Sydney,-,Australia,:,30,June,2013,-,Surfer,Ready

G’bye and g’day

There’s a very old canard about a traveller, on arriving at the Australian border control, being asked if he had a criminal record. To which the man answers, “I didn’t know that was still mandatory…”. It’s not a joke that goes down terribly well these days. 

The genesis of the quip is over two hundred years old. On 21st January 1788, a fleet of British ships landed at Botany Bay – and the colonisation of the island continent began.

Key to creating the population of non-native people were the boatloads of criminals transported from Britain to the new land. The discovery of a vast, distant and apparently uninhabited country was highly convenient for the British at the time. As industrialisation went into decline, thousands of workers were left destitute. The gaols and floating prison hulks were overflowing with the dispossessed and desperate. Relatively low-level crimes such as theft, assault, robbery or fraud carried a sentence of penal transportation for seven or fourteen years, or life. 

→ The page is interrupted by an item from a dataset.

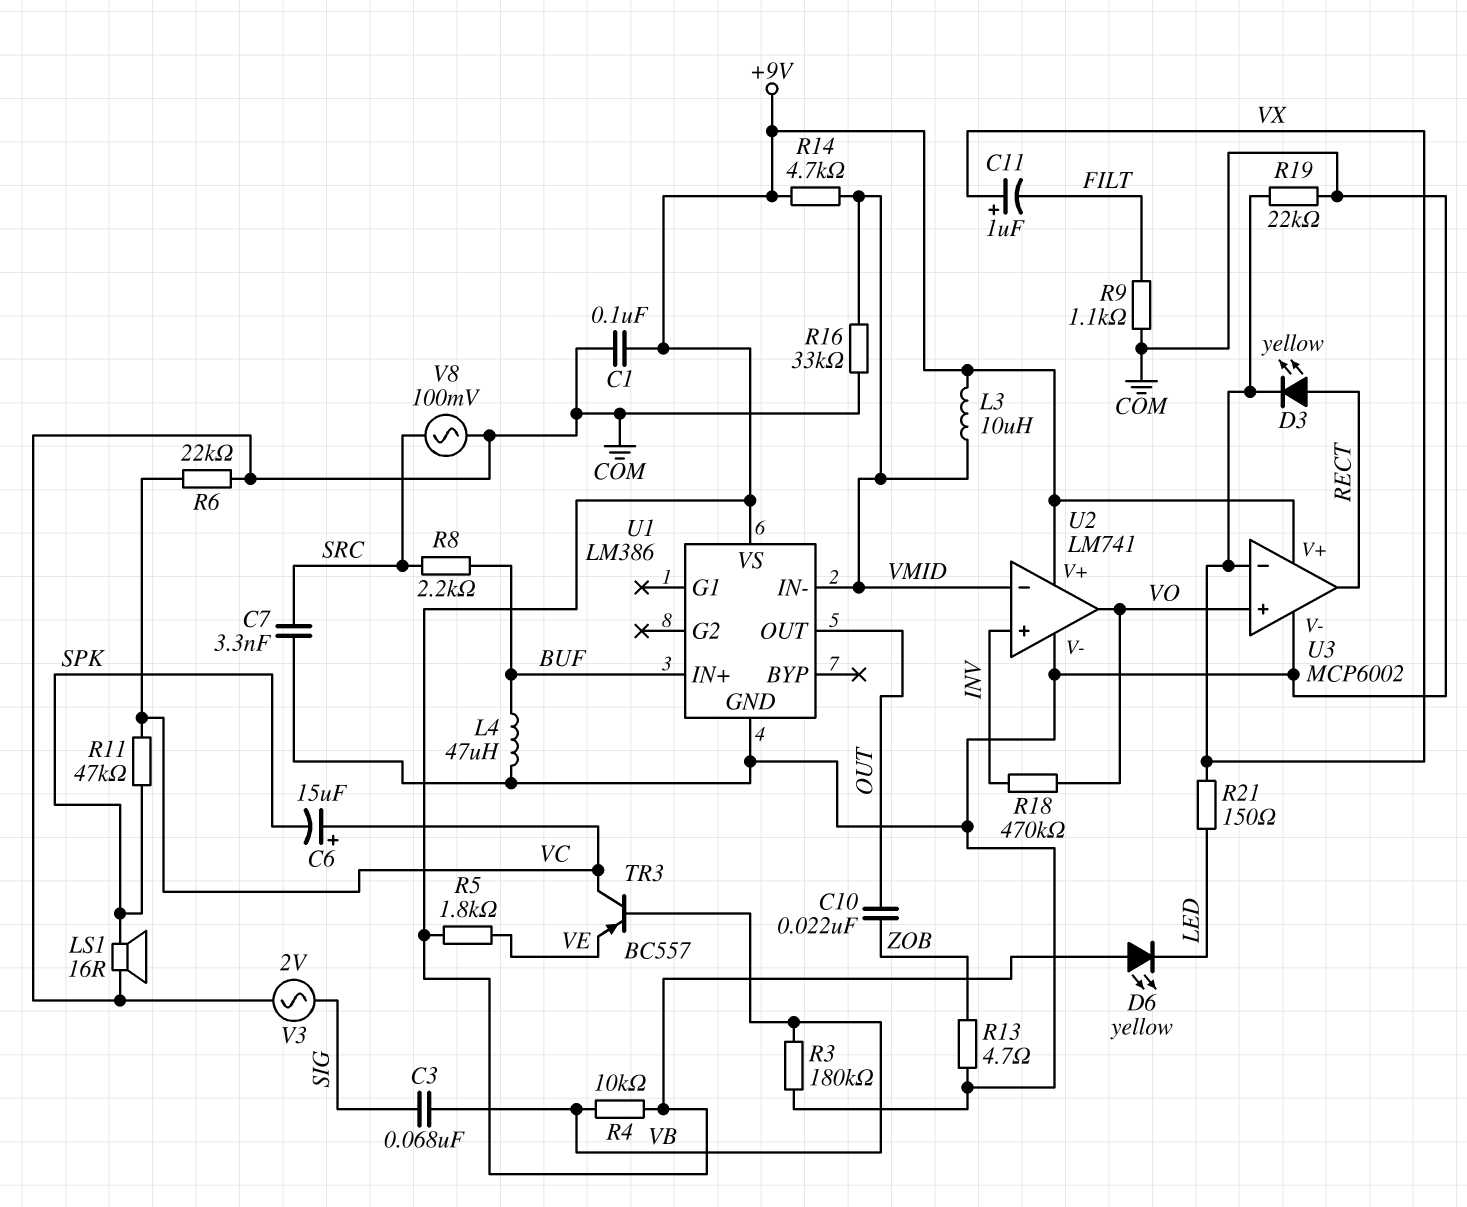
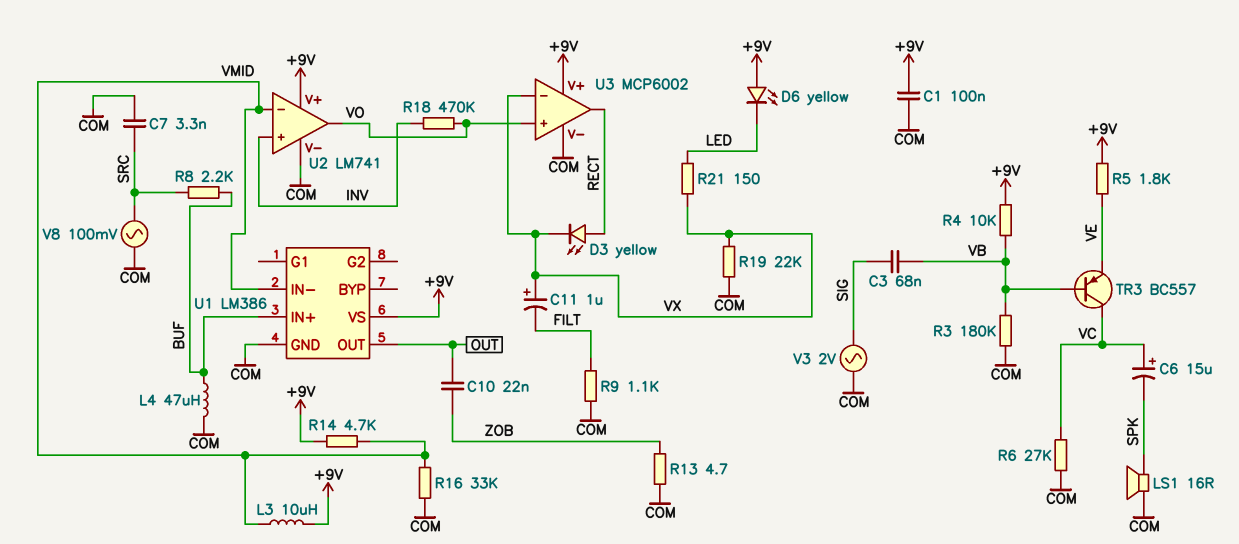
R6: 22k (COM, VC) -> 27k (COM, VC)
R11: 47k (SPK, VC) -> none

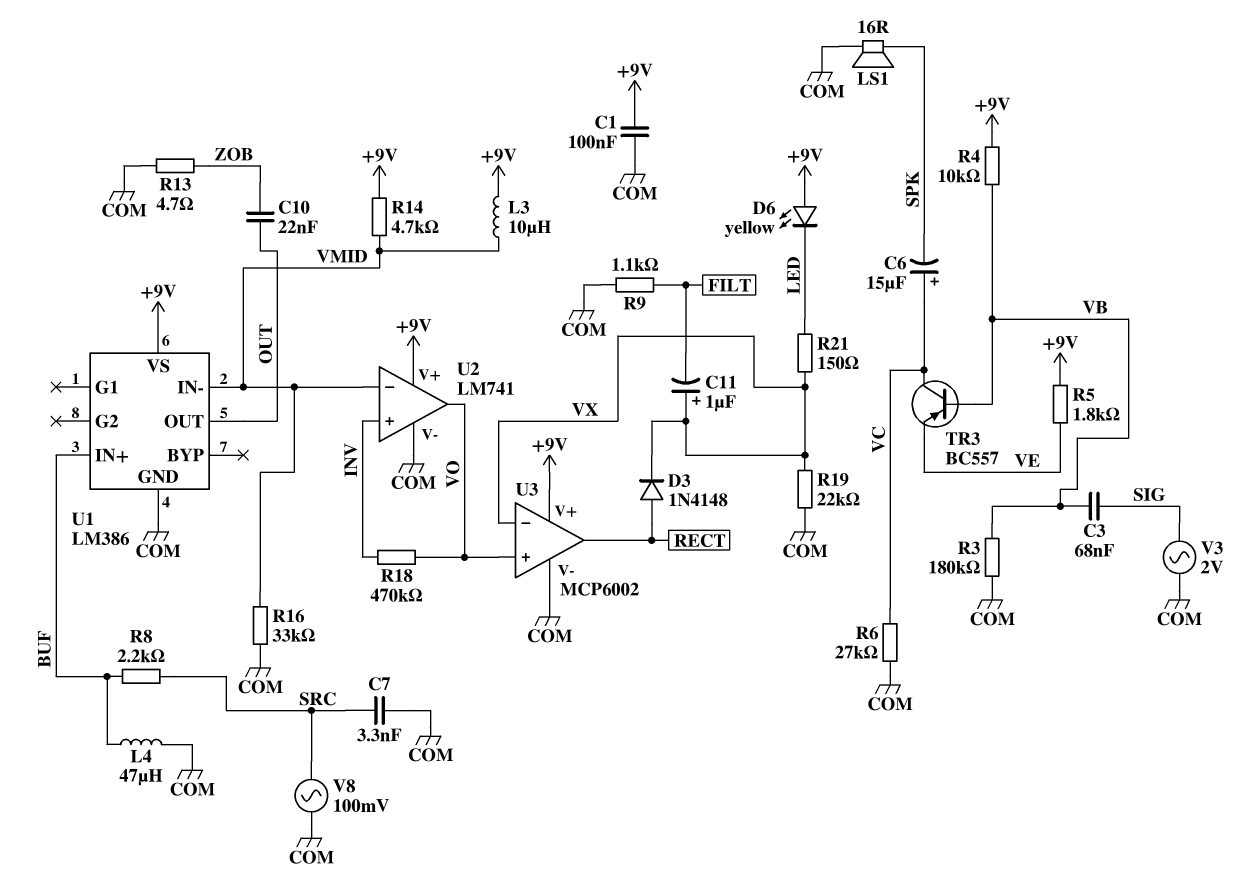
D3: LED yellow (A RECT, K VX) -> diode 1N4148 (A RECT, K VX)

The last boatload full of unwilling transportees landed in 1868 – which left something of a shortfall of labour. The post war Ten Pound Pom scheme subsidised British citizens to move to Australia for a nominal tenner. By the time the scheme ended in the 1980s, over a million people from the UK and Ireland had taken their chances. 

How the tables have turned. A recent ad, which appeared in the British Medical Journal was featured in the Daily Mail with a mixture of disgust and fear. The ad cheekily asks, “Got that Dr Adam Kay feeling? Come and work in Australia…” It then lists the not exactly onerous conditions, and the highly tempting  £130,000 a year with 20 days off a month.

It doesn’t bode well does it? Fourteen hour shifts in a crumbling building, endless bureaucracy and an increasingly ungrateful population must sometimes feel akin to perilous sea voyage manacled in the hold of a leaky brig. Why have this when you can be sure of a warm g’day, sun, sand, sea and a fistful of dollars? One may be forgiven for wondering if the Australian government is negotiating the lease of fleets of planes and ships to cope with the stampede of British junior medics taking up the offer. 

It’s a worrying scenario. We may take some pride in knowing the esteem in which British medical training is held. Clearly, our creaky system is still something of a gold standard. But that offers scant comfort. Secondly, it highlights something that King’s Fund’s Professor Mark Britnell warned us about years ago – namely the impending worldwide shortage of clinicians, and an unseemly scrabble to steal them from each other. 

We shall just have to draw some comfort in the products coming our way from Australia. Quite the best thing on telly is Colin From Accounts which is set in Sydney. It might even provide some diversion for people waiting for an operation while our home grown docs do a bit of surfing.